Scratch line - An unfinished preliminary fire line hastily established or built as an emergency measure to check the spread of fire.

Slop-over - A fire edge that crosses a control line or natural barrier intended to confine the fire. Also called a breakover.

Smokejumper - A specifically trained and certified firefighter who travels to wildland fires in remote areas by aircraft and parachutes to the fire.

Spark arrester - A device installed in a chimney, flue, or exhaust pipe to stop the emission of sparks and burning fragments.

Spot fire - Fire ignited outside the perimeter of the main fire by flying sparks or embers.

Staging area - An area near an incident where resources can be placed while awaiting a tactical assignment.
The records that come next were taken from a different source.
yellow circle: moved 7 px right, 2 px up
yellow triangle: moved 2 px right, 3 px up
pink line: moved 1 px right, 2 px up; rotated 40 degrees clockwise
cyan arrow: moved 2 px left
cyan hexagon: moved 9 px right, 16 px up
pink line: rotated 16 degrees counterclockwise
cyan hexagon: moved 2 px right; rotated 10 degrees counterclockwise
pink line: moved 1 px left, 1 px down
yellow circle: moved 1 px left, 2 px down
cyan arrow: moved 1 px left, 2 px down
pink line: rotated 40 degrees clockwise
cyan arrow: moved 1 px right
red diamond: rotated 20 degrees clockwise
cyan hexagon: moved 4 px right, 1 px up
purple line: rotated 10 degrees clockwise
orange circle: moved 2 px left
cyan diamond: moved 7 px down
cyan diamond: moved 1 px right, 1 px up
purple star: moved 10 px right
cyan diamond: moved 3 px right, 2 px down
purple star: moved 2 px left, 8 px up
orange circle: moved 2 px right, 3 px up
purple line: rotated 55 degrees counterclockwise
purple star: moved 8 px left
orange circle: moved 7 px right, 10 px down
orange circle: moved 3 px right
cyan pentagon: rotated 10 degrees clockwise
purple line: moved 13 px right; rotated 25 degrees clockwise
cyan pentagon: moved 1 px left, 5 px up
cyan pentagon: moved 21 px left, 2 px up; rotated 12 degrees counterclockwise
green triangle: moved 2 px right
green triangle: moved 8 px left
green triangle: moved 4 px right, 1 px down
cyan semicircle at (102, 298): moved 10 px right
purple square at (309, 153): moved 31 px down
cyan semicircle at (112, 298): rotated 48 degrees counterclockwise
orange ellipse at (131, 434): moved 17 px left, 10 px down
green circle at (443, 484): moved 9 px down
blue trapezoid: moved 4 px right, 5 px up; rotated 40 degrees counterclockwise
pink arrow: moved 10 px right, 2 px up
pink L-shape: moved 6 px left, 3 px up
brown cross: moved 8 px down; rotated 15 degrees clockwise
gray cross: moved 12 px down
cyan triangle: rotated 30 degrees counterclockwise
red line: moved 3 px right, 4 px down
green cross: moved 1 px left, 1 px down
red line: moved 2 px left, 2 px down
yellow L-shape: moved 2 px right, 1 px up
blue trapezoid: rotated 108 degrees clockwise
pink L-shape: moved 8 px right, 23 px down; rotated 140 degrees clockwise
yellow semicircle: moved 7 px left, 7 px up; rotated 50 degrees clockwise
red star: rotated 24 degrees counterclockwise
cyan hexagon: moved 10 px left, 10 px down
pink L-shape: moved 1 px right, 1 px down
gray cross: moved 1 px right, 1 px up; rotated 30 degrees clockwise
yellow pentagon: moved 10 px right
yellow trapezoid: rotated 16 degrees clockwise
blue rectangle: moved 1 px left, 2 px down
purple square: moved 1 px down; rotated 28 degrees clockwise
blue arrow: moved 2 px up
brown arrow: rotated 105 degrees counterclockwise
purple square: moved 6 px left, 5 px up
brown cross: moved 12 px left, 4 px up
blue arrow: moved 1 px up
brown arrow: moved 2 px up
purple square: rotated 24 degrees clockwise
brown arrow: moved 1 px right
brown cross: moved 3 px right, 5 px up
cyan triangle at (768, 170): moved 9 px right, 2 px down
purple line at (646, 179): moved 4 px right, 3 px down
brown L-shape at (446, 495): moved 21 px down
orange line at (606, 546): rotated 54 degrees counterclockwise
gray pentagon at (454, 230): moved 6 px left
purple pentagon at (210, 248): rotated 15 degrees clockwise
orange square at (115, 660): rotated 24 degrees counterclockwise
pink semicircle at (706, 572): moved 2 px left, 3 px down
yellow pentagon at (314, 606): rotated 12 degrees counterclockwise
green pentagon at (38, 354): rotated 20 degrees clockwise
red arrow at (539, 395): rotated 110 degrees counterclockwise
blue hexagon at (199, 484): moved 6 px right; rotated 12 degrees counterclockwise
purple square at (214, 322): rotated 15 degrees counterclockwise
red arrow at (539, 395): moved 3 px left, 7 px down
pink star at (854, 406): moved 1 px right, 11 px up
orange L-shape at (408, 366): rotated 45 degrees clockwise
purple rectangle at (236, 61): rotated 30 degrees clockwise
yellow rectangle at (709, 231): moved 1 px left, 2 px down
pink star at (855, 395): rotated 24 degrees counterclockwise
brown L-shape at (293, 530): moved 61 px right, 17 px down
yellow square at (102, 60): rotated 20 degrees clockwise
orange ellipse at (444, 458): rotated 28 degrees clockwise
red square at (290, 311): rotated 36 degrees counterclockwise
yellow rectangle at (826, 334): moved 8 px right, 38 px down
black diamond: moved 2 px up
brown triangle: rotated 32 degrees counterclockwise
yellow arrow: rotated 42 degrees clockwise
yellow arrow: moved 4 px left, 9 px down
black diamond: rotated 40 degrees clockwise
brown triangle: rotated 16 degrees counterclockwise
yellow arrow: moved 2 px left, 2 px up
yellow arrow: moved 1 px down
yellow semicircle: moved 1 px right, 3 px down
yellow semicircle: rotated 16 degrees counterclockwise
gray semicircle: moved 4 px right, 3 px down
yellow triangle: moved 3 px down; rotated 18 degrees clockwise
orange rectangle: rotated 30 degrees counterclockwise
Strike team - A group of same kind and type of like resources with a common leader and common communication team (e.g. Five Type 6 engines).

Temporary flight restriction (TFR) - A restriction requested by an agency and put into effect by the Federal Aviation Administration in the vicinity of an incident. The TFR restricts the operation of nonessential aircraft in the airspace around that incident.

Torching - The burning of the foliage of a single tree (or a small group of trees) from the bottom up.

Type - Refers to resource capability. A type 1 resource provides a greater overall capability due to power, size, capacity, etc., than would be found in a Type 2 resource. Resource typing provides managers with additional information in selecting the best resource for the task.

Urban interface - Any area where wildland fuels threaten to ignite homes and structures.

Wildland fire - Any nonstructure fire, other than prescribed fire, that occurs in the wildland.